═════ MATERIAL PROVIDED

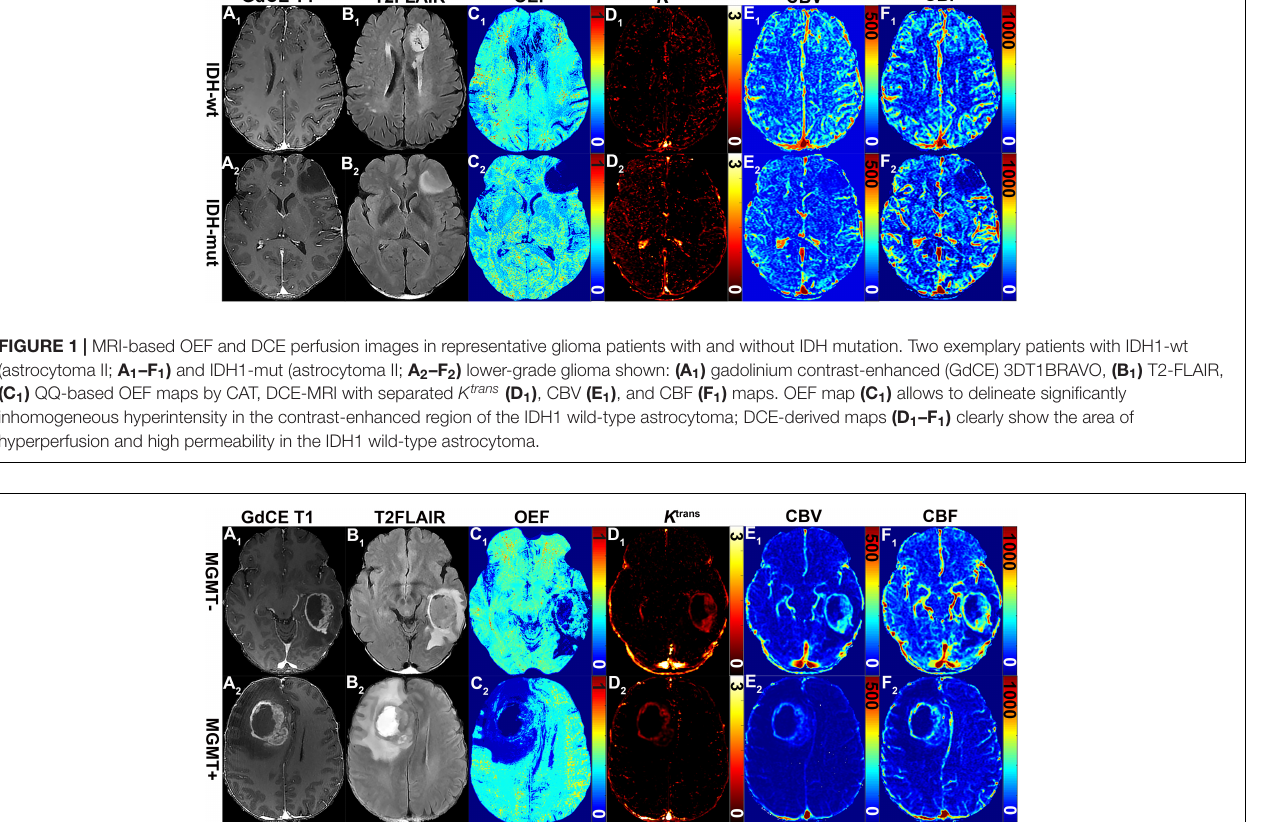
FIGURE 2 | Representative MRI-based OEF and DCE perfusion images of glioma patients with and without methylated MGMT promoter. Two GBM patients with unmethylated (51-year-old woman with MGMT - : A 1 –F 1 ) and methylated (58-year-old man MGMT + : A 2 –F 2 ) promoter shown: (A 1 ) GDCE 3D T1BRAVO, (B 1 ) T2-FLAIR, (C 1 ) QQ-based OEF maps with CAT, DCE-MRI with separated K trans (D 1 ) , CBV (E 1 ) , and CBF (F 1 ) maps. OEF map (C 1 ) allows to identify a focal area of higher values within the lesion for patients with unmethylated MGMT promoter; DCE-derived maps (D 1 –F 1 ) show a tendency toward higher signal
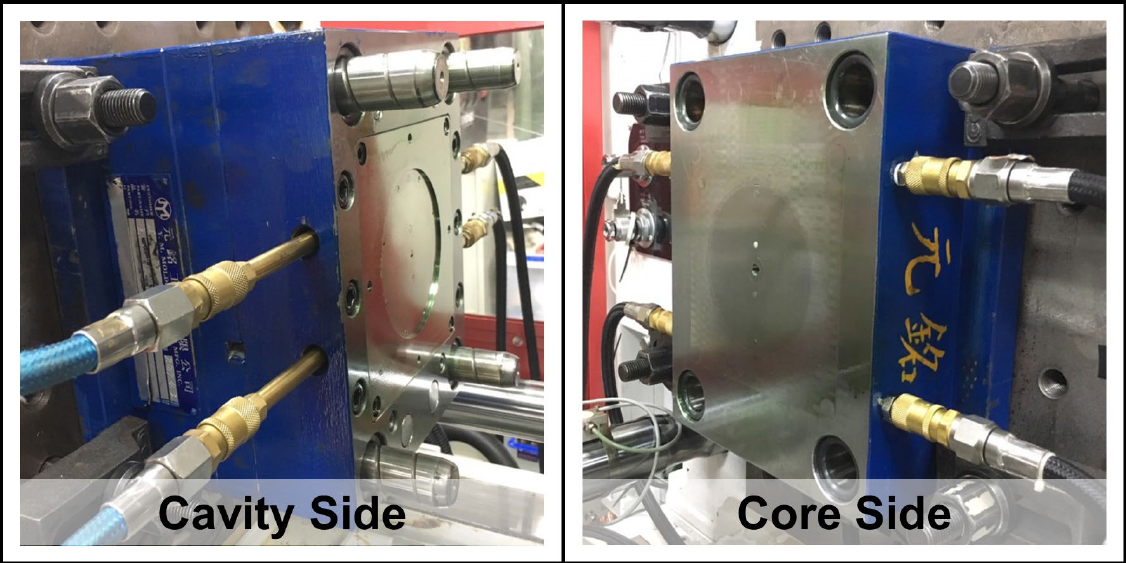
Figure 5. The mold of the round-shaped sample. Table 1 shows the injection parameters; the temperature profile along the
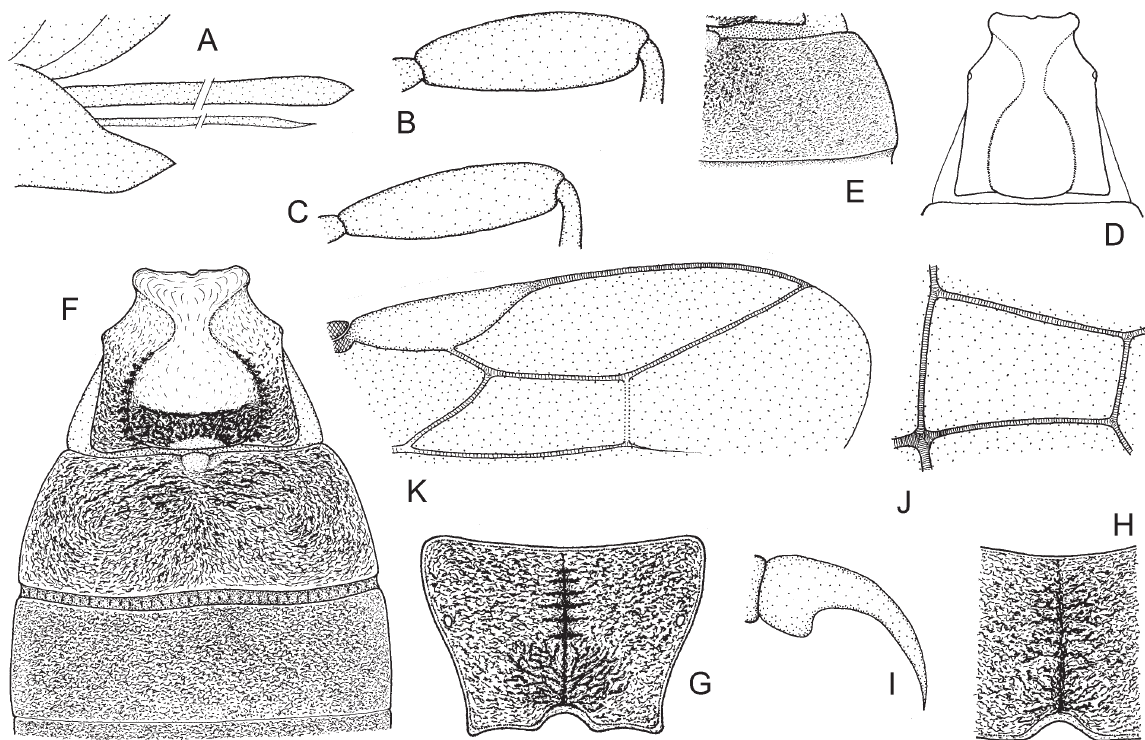
Fig. 61. — A-E . Bracon ( Bracon ) fulvipes Nees, 1834 (A: ♀ neotype, B-C, E: ♀, D: ♀ / ♂). A . Hind end of metasoma. B-C . Hind femur. D . First tergite. E . Right half of second tergite. — F-K . Bracon ( Bracon ) schmidti Kokujev, 1912, ♀ lectotype. F . Tergites 1-3. G . Propodeum. H . Middle part of propodeum. I . Claw. J . First discal cell of right forewing. K . Distal part of right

══════════

▶ **WORK REQUIRED**
Omit the pictures, then copy out all the data exactly as it stands.

▶ **OUTPUT OF THE TASK**
FIGURE 2 | Representative MRI-based OEF and DCE perfusion images of glioma patients with and without methylated MGMT promoter. Two GBM patients with unmethylated (51-year-old woman with MGMT - : A 1 –F 1 ) and methylated (58-year-old man MGMT + : A 2 –F 2 ) promoter shown: (A 1 ) GDCE 3D T1BRAVO, (B 1 ) T2-FLAIR, (C 1 ) QQ-based OEF maps with CAT, DCE-MRI with separated K trans (D 1 ) , CBV (E 1 ) , and CBF (F 1 ) maps. OEF map (C 1 ) allows to identify a focal area of higher values within the lesion for patients with unmethylated MGMT promoter; DCE-derived maps (D 1 –F 1 ) show a tendency toward higher signal
Figure 5. The mold of the round-shaped sample. Table 1 shows the injection parameters; the temperature profile along the
Fig. 61. — A-E . Bracon ( Bracon ) fulvipes Nees, 1834 (A: ♀ neotype, B-C, E: ♀, D: ♀ / ♂). A . Hind end of metasoma. B-C . Hind femur. D . First tergite. E . Right half of second tergite. — F-K . Bracon ( Bracon ) schmidti Kokujev, 1912, ♀ lectotype. F . Tergites 1-3. G . Propodeum. H . Middle part of propodeum. I . Claw. J . First discal cell of right forewing. K . Distal part of right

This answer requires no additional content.